Ali shows a cell culture experiment where vascular smooth muscle cells exposed to increasing statin doses exhibited more cell death, with microscopy images showing damaged cells at higher concentrations. He uses this in vitro result as visual support for his argument that statins can be directly toxic to vascular cells, potentially contributing to plaque instability or other vascular problems when used chronically.

HDL, CETP Inhibition, and Unexpected Harms

He briefly discusses a trial where a CETP inhibitor raised HDL to very high levels and lowered LDL dramatically, producing a lipid profile many cardiologists would consider ideal. However, the high‑HDL, low‑LDL group experienced more deaths, more cancer mortality, more heart failure hospitalizations, more infections, and more strokes, which he presents as another example that manipulating cholesterol numbers without understanding the underlying biology can lead to worse outcomes.

Institutional Incentives and Physician Responsibility

Ali outlines how pharmaceutical companies recruit physicians as paid speakers and opinion leaders, sometimes paying hundreds of thousands of dollars annually, and urges viewers to search databases like ProPublica to see these financial ties. He argues that physicians, medical societies such as the American Heart Association and American College of Cardiology, journals, and regulators like the FDA are all influenced by industry money, and that this environment encourages aggressive statin and PCSK9 prescribing while downplaying alternative approaches.

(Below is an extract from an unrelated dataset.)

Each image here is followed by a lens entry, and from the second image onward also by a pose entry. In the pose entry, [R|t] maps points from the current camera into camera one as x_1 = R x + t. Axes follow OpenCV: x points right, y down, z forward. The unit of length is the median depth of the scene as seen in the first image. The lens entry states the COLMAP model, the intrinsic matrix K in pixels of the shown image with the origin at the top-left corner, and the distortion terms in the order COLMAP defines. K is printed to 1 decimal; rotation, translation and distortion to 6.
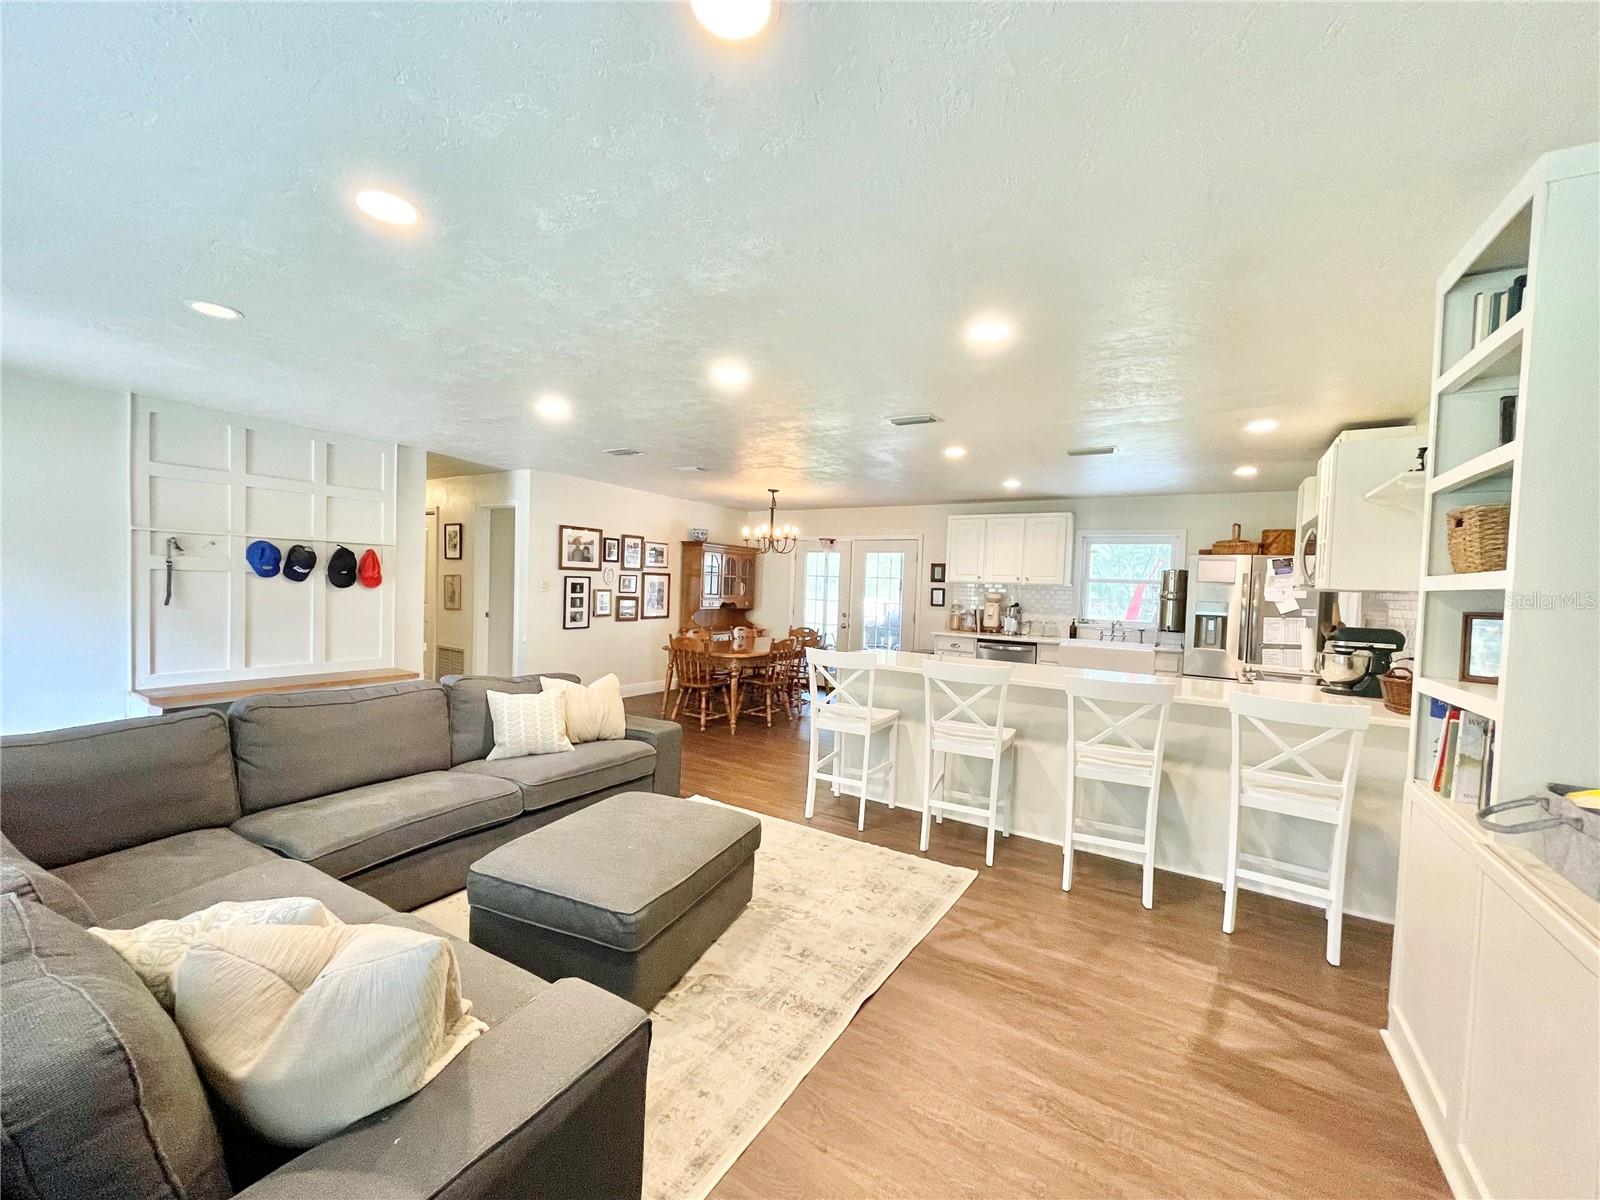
lens RADIAL K [[645.1, 0, 791.3], [0, 645.1, 606.3], [0, 0, 1]] dist [-0.004087, 0.001362]
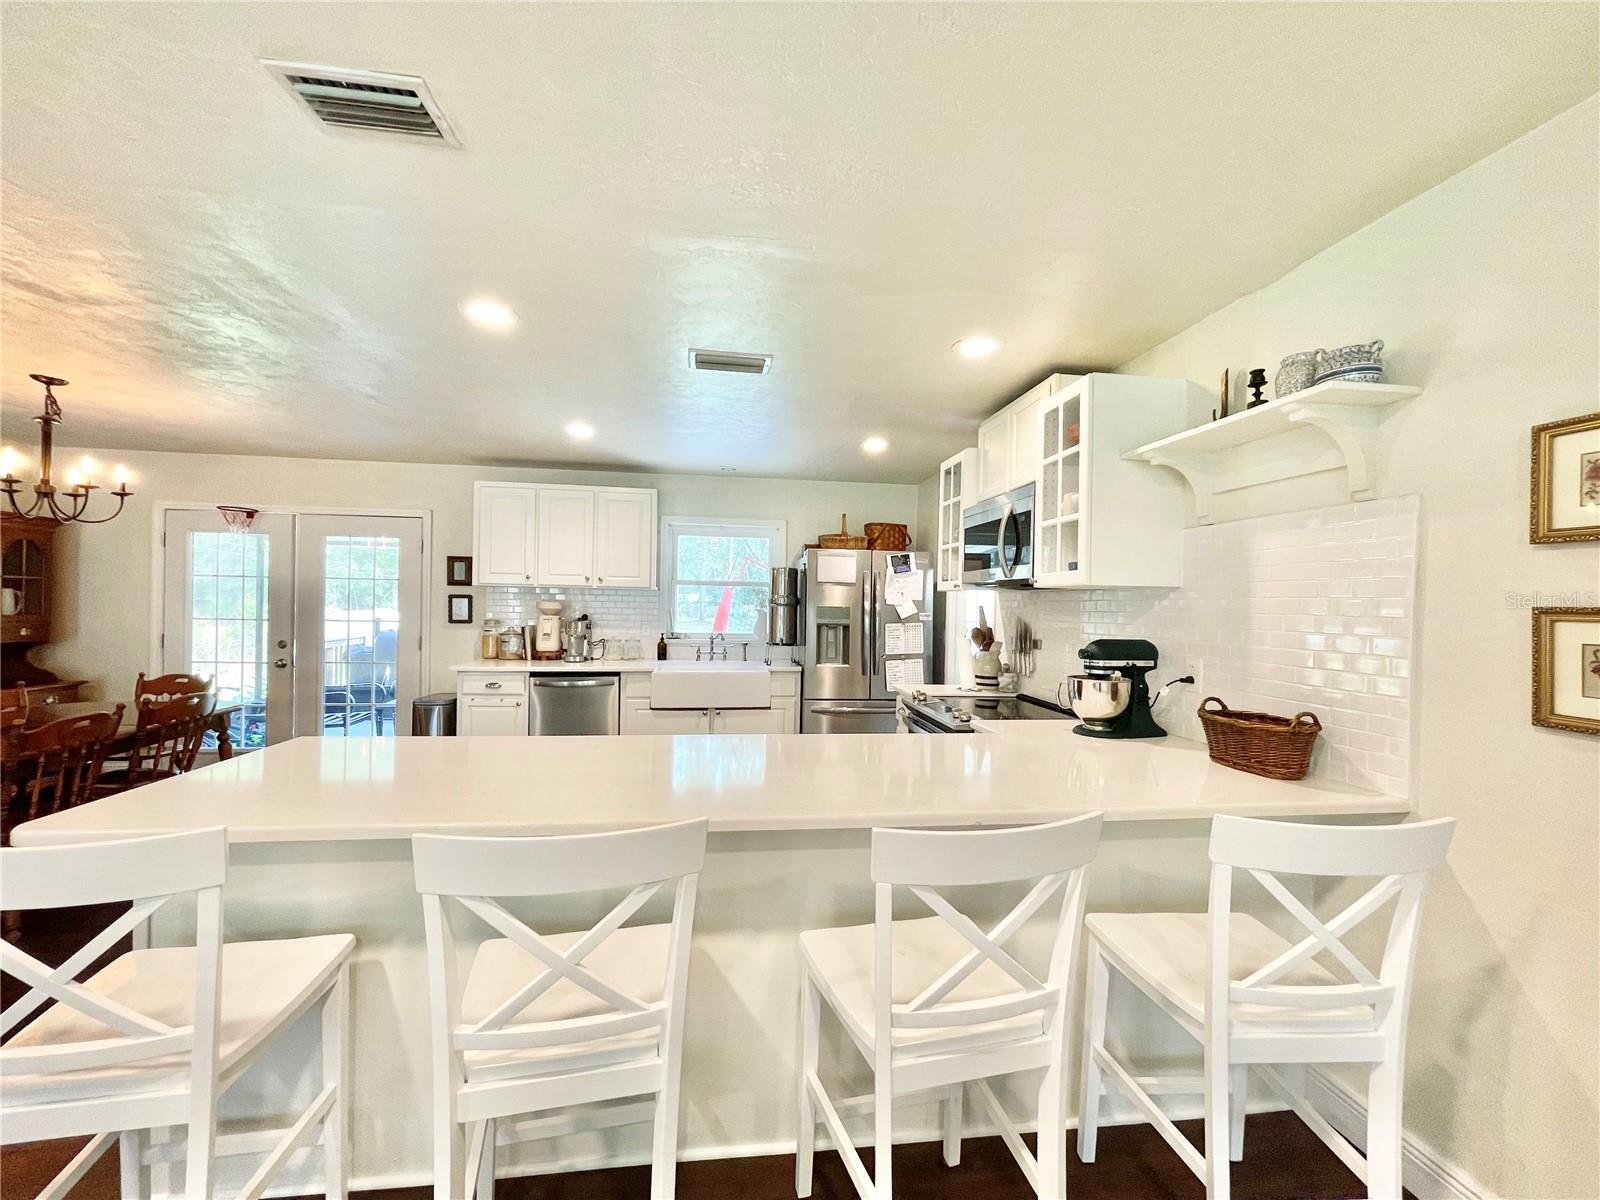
lens RADIAL K [[645.1, 0, 795.1], [0, 645.1, 608.4], [0, 0, 1]] dist [-0.004087, 0.001362]
pose [[0.762344, -0.025558, 0.646667, 0.074860], [0.030923, 0.999517, 0.003048, -0.007139], [-0.646433, 0.017674, 0.762766, 0.332593]]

Clinical Takeaways and Call for Critical Thinking

In his closing, Ali summarizes his concerns: he believes statins can function as mitochondrial toxins, impair memory and cognition, promote vascular calcification, induce insulin resistance, increase oxidative injury, and damage muscles, all while being supported by trials with significant industry conflicts. He calls on physicians to practice genuine informed consent, to discuss both risks and modest benefits with patients, and to reclaim clinical judgment rather than deferring to guidelines, key opinion leaders, or pharmaceutical marketing, concluding that the medical system may be contributing to mortality by over‑relying on these drugs.